You can write custom higher order thunk creators, they are just pure functions matching the signature, below is an example of a higher order thunk creator which warns thunk deprecation message in console:

let deprecated = name => next => (...args) => {
    let thunk = next(...args);
    return (...thunkArgs) => {
        console.warn(`${name} thunk is deprecated`);
        return thunk(...thunkArgs);
    };
};
// myAPI = deprecated('myAPI')(myAPI);

Optimistic UI support

redux-managed-thunk also supports optimistic UI, you can use the optimisticEnhancer named export to enable optimistic UI support.
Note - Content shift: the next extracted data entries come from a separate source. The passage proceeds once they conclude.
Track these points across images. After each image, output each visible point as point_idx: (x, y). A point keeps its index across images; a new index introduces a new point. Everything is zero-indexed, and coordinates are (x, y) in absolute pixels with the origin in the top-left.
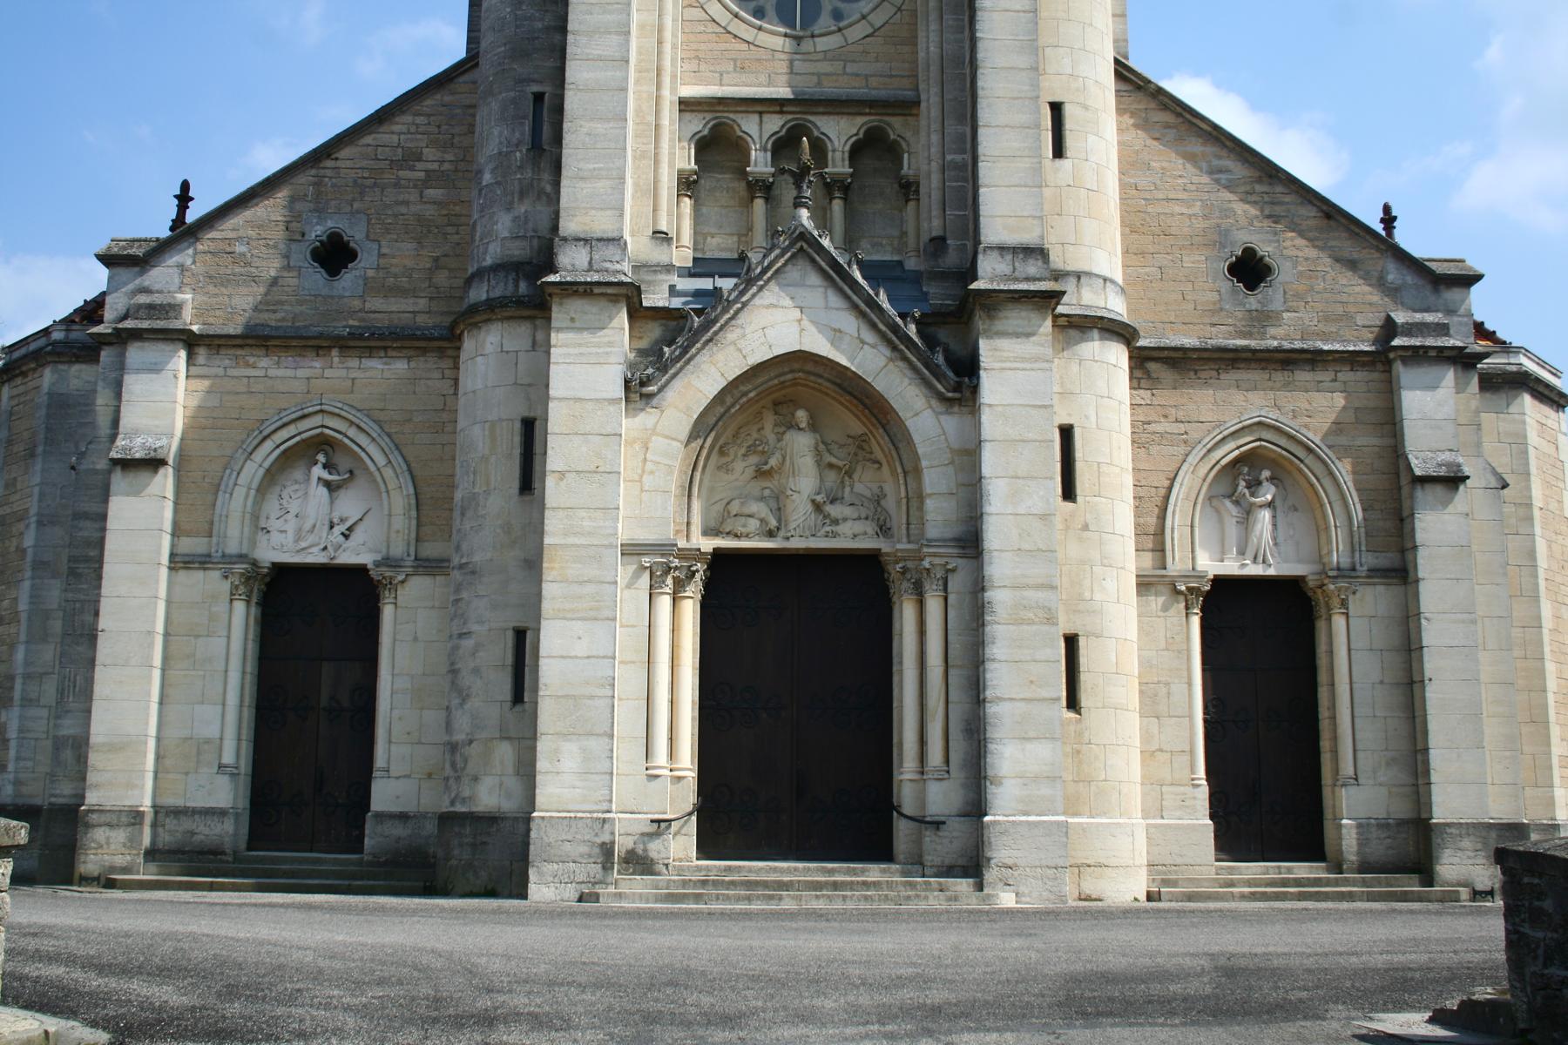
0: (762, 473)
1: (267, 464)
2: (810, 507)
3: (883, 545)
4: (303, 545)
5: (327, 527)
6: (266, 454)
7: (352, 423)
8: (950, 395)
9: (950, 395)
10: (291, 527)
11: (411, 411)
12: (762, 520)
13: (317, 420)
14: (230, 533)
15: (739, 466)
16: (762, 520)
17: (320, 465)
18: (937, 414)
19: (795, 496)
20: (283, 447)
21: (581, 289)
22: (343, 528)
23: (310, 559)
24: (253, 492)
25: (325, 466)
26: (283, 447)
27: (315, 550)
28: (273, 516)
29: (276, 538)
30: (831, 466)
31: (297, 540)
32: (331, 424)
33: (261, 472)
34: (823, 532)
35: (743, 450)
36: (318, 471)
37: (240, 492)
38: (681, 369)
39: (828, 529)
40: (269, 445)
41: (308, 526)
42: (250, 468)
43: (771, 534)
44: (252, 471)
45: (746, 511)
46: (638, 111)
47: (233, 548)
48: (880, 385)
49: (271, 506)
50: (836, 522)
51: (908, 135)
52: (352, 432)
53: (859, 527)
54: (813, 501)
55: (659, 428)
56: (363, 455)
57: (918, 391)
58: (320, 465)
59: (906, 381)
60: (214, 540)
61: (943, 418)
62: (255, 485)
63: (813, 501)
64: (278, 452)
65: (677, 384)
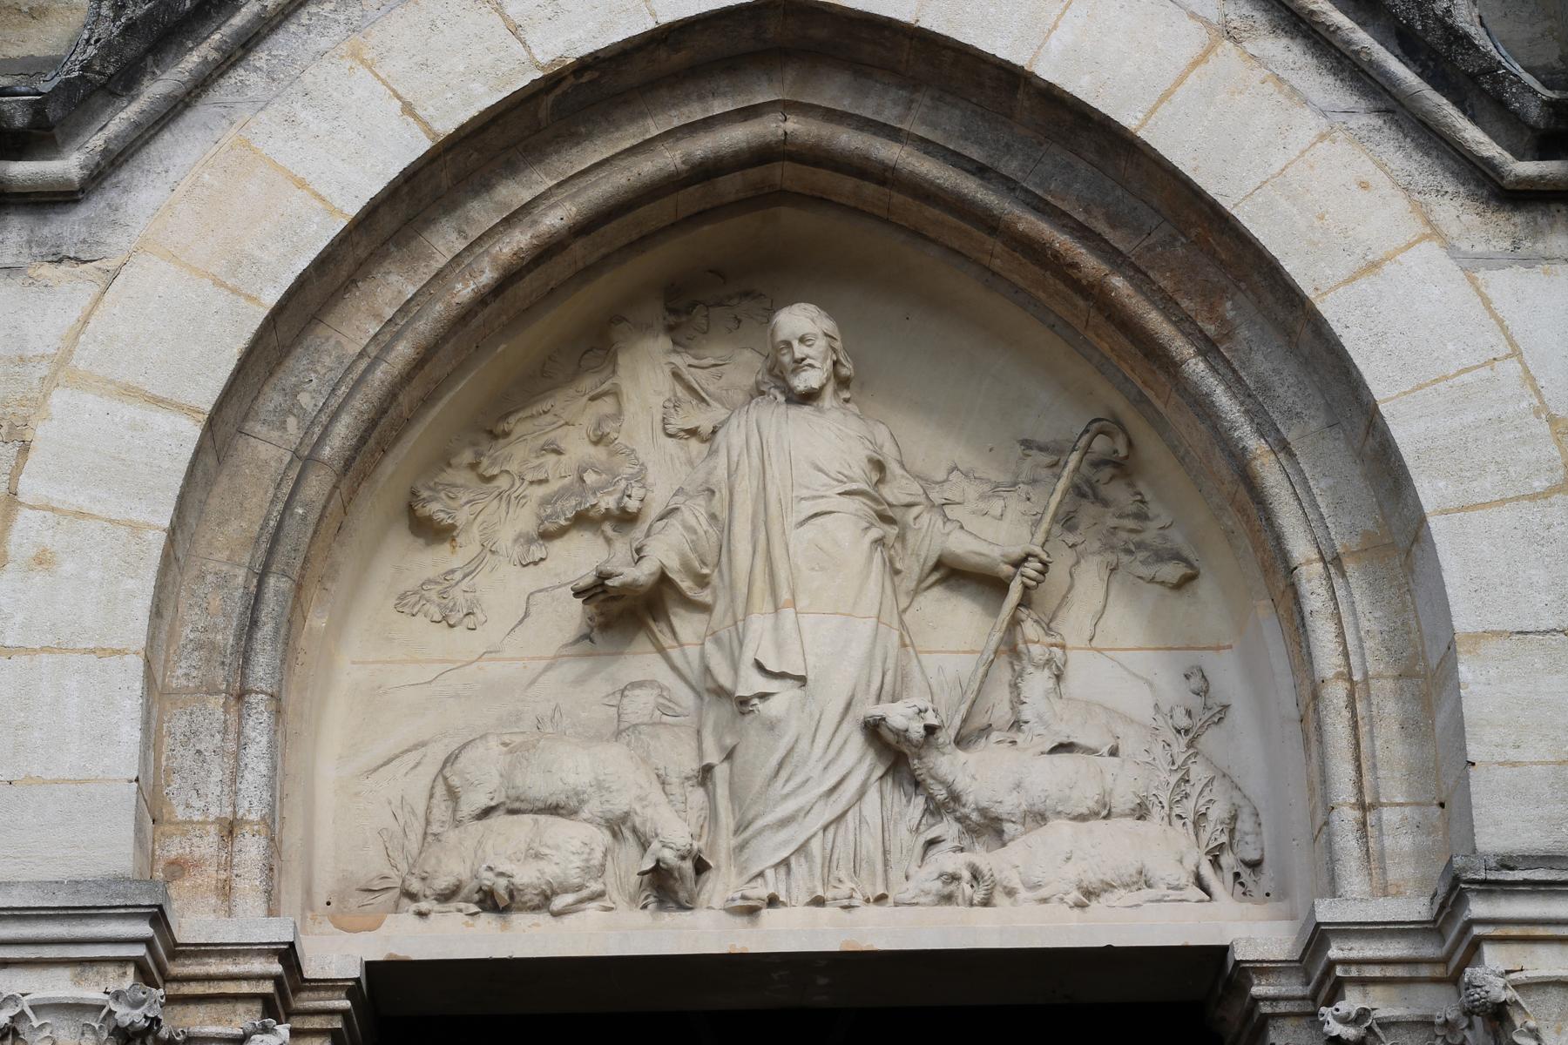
0: (624, 612)
2: (856, 757)
3: (1254, 932)
8: (1528, 168)
9: (1528, 168)
12: (617, 826)
15: (503, 587)
16: (617, 826)
18: (1471, 264)
19: (784, 698)
21: (210, 460)
30: (953, 574)
34: (926, 878)
35: (524, 519)
38: (202, 84)
39: (947, 860)
43: (664, 887)
45: (538, 785)
48: (1179, 140)
50: (989, 828)
51: (723, 869)
53: (1114, 847)
54: (874, 730)
55: (80, 361)
57: (1366, 167)
59: (1307, 125)
61: (1504, 283)
63: (874, 730)
65: (184, 153)
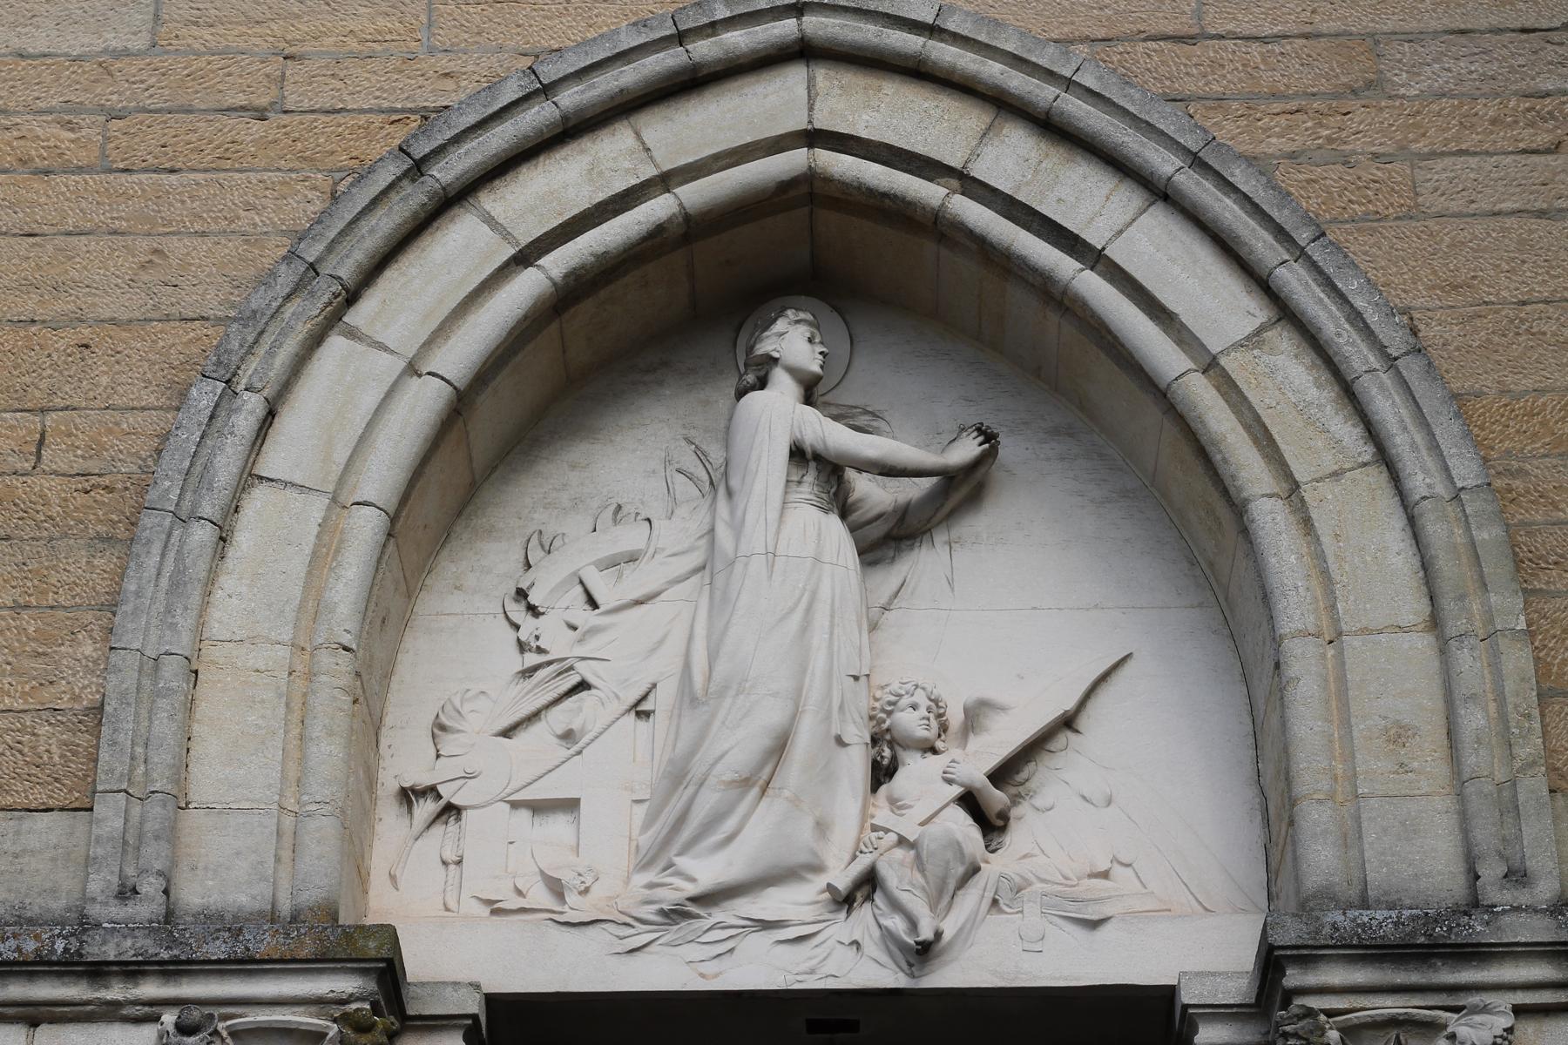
1: (460, 355)
4: (707, 870)
5: (856, 762)
6: (454, 297)
7: (1003, 104)
10: (616, 770)
11: (1373, 40)
13: (778, 101)
14: (209, 779)
17: (783, 388)
20: (559, 262)
22: (975, 761)
23: (758, 967)
24: (366, 527)
25: (810, 391)
26: (559, 262)
27: (793, 902)
28: (480, 719)
29: (501, 849)
31: (669, 840)
32: (864, 125)
33: (423, 402)
36: (776, 415)
37: (274, 530)
40: (463, 246)
41: (736, 744)
42: (343, 380)
44: (365, 402)
46: (311, 1015)
47: (226, 871)
49: (463, 654)
52: (1012, 159)
56: (1093, 287)
58: (783, 388)
60: (110, 815)
62: (382, 474)
64: (527, 287)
The optimisticEnhancer is a function which returns a Redux StoreEnhancer, pass it as the third argument of createStore:

import {createStore} from 'redux';

let store = createStore(reducer, preloadedState, optimisticEnhancer());

You can use compose function to merge multiple enhancers:

import {createStore, compose} from 'redux';
import logger from 'redux-logger';
import saga from 'redux-saga';

let store = createStore(
    reducer,
    preloadedState,
    compose(
        applyMiddleware(logger, saga),
        optimisticEnhancer({/* options */})
    )
);

The optimisticEnhancer function accepts an options argument, this argument is directly passed to managedThunk function.

The implement of optimistic UI stays the same as redux-optimistic-thunk, you can pass an action with structure [Function, Function] to dispatch function:

1. The first function is a standard thunk defined by redux-managed-thunk, this thunk must be async, an error will be thrown if it is sync.
2. The second function is also a thunk but must be sync, an error will be thrown if it is async.

On receiving the array, redux-managed-thunk will perform steps listed below:

1. Run the first thunk, all synchronously dispatched actions will be applied.
2. Run the second thunk, all actions will be applied.
3. Wait for the first thunk to invoke dispatch asynchronously, then rollback actions produced by the second thunk.
4. Dispatch asynchronous actions from the first thunk.

redux-managed-thunk uses a transaction based mechanism to manage all thunks, there will be no race conditions in optimistic UI.